In the months since UFC 217, former strawweight champion Joanna Jedrzejczyk has attributed at least a portion of the blame for her stunning loss to Rose Namajunas on a weight cut gone terribly wrong.
Jedrzejczyk said that she experienced numbness in her legs on fight day after losing 15 pounds in 14 hours in a botched weight cut led by her former nutritionist team, Perfecting Athletes. Jedrzejczyk ultimately cut ties with Perfecting Athletes a month after losing her title via first-round knockout at the hands of Namajunas at UFC 217.
The two strawweights have since been scheduled to rematch on April 7 at UFC 223, and Namajunas’ teammate in Denver, top-ranked UFC lightweight Justin Gaethje, believes it’s a positive sign for “Thug Rose” that Jedrzejczyk has already landed on an excuse for why things went wrong for her at Madison Square Garden.
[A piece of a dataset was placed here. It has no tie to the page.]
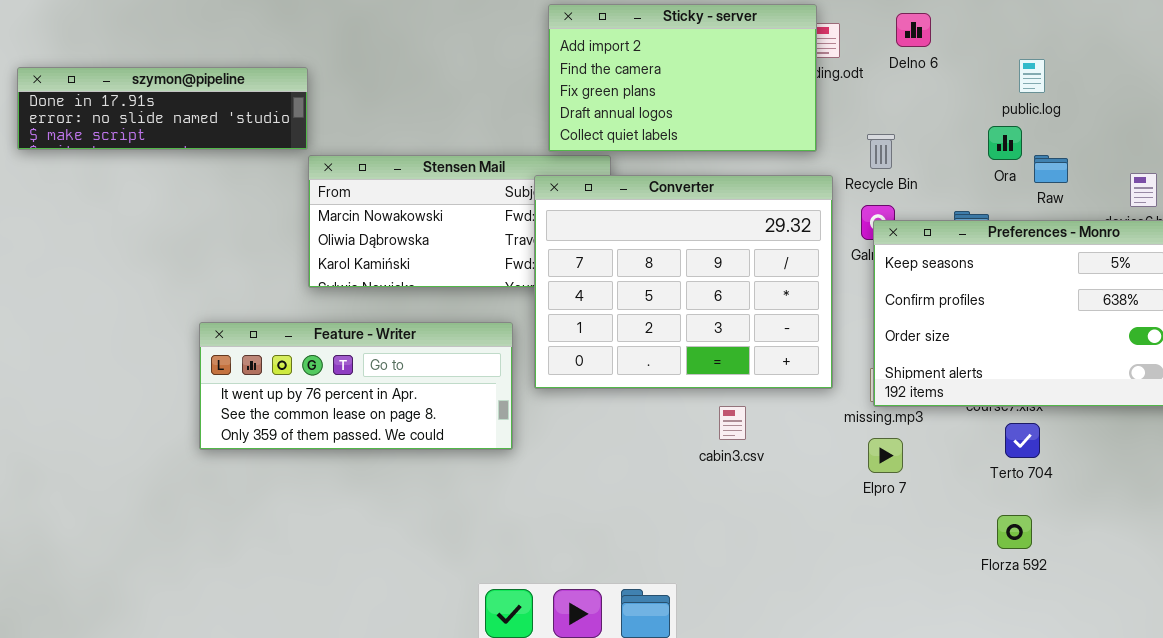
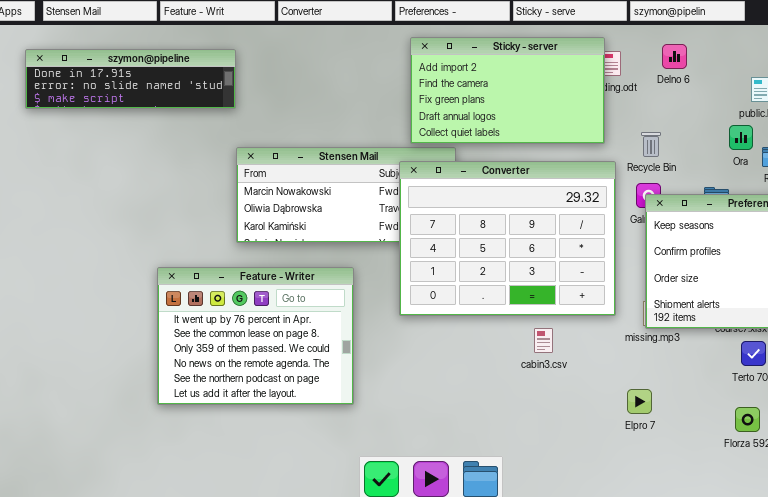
szymon@pipeline: [17,67,308,150] -> [25,49,236,109], moved
Feature - Writer: [199,322,513,450] -> [157,267,354,405], resized
Elpro 7: [868,438,903,473] -> [627,389,652,414], moved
“I don’t know her or what happened to her, so I can’t judge her for it. I think she’s weak-minded for saying it, even if it is true,” Gaethje told MMA Fighting. “It’s her own business. And no matter what, it could be true to the core and you could have proof, who’s going to [care]? Like, I’m not going to support you. Okay, whose fault was it? At the end of the day, whose fault was it? It was your fault. Do you have a scale at your house? Then you get to step on the scale every single morning, just like every single one of us do. We worry about our weight the whole camp, and I’ve never had a nutritionist help me in my entire life.
“I made weight in college eating McDonalds every day. It’s willpower. You either f*cking do it or you don’t do it. Like, the nutritionist does not cut the weight for you. And yeah, it could be detrimental to your performance, so if she did cut a tremendous amount of weight, then I’m sure that she suffered tremendously, and I am excited to see Rose fight the best Joanna whenever she doesn’t f*ck up and f*ck her weight cut up.”
Gaethje, who fights Dustin Poirier on April 14 in the main event of UFC on FOX 29, went on to clarify what he meant when he called Jedrzejczyk’s comments “weak-minded.”
“Because she knows that Rose cut weight,” Gaethje explained. “She knows that Rose made weight. And at the end of the day, it is an excuse. Even if it’s fact, it’s still an excuse, because it was still her fault. So, I mean, as a wrestler — I’m not calling Joanna weak-minded, I’m saying that statement is weak-minded.”
Namajunas, 25, overcame her own daunting odds at UFC 217. The TUF 20 finalist closed as as overwhelming betting underdog to Jedrzejczyk, with some oddsmakers listing Jedrzejczyk as high as an eight-to-one favorite once fight night rolled around. Namajunas shocked the world though, triumphing over Jedrzejczyk’s ever-present mind games and vanquishing the record-breaking former champion in her own realm: The stand-up game.
So while Gaethje acknowledged that anything can happen in a volatile sport like mixed martial arts, he is confident that even if Jedrzejczyk fixes her weight-cutting issues at UFC 223, there will be bigger factors that lead to lightning striking twice for Namajunas.
“It’s a fight. [Jedrzejczyk] is one of the highest-level fighters in that weight class in the world,” Gaethje said. “Anybody in the top-five can beat each other on any given night in this sport. So I think she has a possibility (to win), but I don’t think — she can’t just go and change her whole (style). She can’t change the way her feet move. And Rose beat her because of the way her feet move, because she could time the way her feet move, and Rose is going to do the same thing with her feet.
“She’ll get her reaching, and then she’ll get her overreaching, then she’ll come in while she’s overreaching and capitalize. There’s no other way for it to go.”